▶ What is expected:
Once you find the line with "escolas e professores gerenciarem e melhora" in the data that follows, repeat it and every line after it exactly, through the line with "川田 健文 (KAWATA, Takefumi)".

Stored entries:
· · ·

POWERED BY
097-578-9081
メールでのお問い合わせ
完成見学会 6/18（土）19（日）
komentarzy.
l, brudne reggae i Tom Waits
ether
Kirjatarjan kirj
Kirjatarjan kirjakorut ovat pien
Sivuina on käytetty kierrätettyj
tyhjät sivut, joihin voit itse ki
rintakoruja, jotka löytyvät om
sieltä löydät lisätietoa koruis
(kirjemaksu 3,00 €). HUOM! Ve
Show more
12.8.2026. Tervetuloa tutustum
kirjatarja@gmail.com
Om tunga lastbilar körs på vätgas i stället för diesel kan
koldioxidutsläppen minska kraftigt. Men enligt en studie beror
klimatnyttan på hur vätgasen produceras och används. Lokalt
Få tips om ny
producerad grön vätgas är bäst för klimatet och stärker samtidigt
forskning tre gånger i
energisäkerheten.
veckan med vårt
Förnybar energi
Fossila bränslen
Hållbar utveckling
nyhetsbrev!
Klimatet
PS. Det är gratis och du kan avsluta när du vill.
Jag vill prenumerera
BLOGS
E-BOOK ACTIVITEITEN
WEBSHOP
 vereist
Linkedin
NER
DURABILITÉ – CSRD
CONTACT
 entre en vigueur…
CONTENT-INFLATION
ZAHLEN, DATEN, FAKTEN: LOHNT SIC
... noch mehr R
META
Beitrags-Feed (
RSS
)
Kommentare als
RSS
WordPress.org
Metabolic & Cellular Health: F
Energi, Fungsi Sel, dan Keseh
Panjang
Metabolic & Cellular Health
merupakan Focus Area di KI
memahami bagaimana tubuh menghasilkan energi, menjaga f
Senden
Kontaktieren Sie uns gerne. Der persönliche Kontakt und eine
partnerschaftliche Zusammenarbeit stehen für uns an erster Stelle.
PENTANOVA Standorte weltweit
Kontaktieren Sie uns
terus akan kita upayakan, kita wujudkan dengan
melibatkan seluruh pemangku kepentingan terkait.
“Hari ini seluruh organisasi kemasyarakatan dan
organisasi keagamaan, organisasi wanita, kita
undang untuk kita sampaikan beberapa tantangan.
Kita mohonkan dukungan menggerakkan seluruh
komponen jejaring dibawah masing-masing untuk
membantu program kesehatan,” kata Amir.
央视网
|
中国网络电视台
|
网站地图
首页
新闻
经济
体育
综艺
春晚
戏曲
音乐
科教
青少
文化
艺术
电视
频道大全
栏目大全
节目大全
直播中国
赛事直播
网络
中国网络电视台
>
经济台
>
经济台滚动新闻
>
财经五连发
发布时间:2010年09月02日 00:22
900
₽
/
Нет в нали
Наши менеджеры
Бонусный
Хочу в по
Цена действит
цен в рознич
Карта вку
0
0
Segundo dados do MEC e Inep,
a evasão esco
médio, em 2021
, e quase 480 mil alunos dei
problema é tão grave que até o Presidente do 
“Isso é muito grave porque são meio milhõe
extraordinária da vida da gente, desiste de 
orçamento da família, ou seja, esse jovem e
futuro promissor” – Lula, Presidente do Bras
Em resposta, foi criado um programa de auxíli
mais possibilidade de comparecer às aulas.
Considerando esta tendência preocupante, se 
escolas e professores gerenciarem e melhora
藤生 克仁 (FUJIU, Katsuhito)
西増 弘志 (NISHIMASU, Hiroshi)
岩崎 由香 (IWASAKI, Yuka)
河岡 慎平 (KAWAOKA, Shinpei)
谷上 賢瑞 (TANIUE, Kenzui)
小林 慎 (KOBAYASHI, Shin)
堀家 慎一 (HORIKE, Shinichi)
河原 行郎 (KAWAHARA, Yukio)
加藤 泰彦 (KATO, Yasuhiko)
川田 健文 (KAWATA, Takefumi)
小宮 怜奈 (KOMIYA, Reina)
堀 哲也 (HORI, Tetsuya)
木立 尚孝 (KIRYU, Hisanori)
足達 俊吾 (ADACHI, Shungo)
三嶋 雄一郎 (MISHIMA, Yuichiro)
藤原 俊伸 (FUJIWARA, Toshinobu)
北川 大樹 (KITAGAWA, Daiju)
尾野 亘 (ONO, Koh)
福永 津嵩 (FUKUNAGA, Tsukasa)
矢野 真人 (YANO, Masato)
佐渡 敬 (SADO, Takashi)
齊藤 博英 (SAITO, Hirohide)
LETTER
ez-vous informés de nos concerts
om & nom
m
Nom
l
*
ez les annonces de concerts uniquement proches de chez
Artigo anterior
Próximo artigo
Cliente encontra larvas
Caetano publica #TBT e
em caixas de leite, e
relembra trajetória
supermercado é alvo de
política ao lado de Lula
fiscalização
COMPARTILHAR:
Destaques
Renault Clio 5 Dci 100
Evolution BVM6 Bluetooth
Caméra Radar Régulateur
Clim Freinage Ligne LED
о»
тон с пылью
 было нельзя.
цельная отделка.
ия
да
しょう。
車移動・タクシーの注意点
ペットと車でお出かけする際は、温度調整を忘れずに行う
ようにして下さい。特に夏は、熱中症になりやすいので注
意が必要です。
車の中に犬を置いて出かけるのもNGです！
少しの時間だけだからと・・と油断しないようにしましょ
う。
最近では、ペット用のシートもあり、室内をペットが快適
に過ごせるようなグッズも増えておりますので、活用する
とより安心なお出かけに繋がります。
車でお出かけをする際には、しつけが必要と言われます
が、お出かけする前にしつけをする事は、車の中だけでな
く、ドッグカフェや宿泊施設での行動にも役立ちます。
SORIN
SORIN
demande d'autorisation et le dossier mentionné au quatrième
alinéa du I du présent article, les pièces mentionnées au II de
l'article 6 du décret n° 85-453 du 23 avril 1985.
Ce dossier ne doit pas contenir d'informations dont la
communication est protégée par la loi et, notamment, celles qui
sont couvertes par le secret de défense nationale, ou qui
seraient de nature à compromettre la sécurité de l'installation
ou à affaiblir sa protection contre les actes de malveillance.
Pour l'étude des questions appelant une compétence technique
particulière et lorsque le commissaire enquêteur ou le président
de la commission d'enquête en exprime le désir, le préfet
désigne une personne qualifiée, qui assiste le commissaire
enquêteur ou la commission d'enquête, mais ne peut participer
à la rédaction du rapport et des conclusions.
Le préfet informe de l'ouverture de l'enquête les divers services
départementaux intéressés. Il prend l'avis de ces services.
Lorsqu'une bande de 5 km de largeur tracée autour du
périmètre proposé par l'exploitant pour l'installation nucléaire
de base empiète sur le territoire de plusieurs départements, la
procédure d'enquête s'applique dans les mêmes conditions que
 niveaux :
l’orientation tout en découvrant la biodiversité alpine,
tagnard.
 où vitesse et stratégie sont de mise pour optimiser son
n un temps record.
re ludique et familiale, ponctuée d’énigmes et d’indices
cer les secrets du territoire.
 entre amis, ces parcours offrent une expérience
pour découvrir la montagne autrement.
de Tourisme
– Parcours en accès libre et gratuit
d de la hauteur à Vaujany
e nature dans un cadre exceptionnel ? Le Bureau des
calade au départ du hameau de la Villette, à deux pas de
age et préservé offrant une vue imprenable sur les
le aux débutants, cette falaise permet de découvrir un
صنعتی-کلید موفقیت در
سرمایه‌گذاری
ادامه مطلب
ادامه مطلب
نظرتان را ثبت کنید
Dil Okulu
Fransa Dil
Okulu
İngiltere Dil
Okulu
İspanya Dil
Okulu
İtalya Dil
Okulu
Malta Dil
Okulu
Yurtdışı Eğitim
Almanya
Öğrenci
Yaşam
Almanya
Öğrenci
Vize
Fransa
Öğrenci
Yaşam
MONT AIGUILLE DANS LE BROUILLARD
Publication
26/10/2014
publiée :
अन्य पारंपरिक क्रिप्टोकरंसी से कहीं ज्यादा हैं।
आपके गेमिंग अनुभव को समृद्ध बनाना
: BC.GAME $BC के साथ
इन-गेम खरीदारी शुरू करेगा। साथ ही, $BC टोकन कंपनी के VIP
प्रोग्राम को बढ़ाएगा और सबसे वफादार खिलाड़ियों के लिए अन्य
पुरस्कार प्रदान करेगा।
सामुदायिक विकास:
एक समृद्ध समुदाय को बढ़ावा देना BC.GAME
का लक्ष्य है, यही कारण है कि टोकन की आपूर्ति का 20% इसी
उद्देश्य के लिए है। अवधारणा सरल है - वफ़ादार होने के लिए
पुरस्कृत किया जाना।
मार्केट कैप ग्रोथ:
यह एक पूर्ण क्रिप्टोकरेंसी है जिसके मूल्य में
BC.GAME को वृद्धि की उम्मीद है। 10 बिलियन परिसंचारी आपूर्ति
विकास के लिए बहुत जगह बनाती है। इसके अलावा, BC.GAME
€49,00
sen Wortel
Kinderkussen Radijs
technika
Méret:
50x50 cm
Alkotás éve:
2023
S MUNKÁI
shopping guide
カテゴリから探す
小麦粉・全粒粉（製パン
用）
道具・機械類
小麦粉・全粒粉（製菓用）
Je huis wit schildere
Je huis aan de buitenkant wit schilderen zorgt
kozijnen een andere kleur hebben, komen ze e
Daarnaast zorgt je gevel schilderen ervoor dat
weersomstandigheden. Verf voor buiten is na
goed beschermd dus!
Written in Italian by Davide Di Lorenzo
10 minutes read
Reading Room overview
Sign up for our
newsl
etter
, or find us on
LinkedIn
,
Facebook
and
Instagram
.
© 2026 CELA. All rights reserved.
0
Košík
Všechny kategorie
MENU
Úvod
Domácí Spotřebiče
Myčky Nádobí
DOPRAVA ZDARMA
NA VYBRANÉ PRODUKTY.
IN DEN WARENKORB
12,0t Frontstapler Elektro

· · ·

▶ Answer for the task:
escolas e professores gerenciarem e melhora
藤生 克仁 (FUJIU, Katsuhito)
西増 弘志 (NISHIMASU, Hiroshi)
岩崎 由香 (IWASAKI, Yuka)
河岡 慎平 (KAWAOKA, Shinpei)
谷上 賢瑞 (TANIUE, Kenzui)
小林 慎 (KOBAYASHI, Shin)
堀家 慎一 (HORIKE, Shinichi)
河原 行郎 (KAWAHARA, Yukio)
加藤 泰彦 (KATO, Yasuhiko)
川田 健文 (KAWATA, Takefumi)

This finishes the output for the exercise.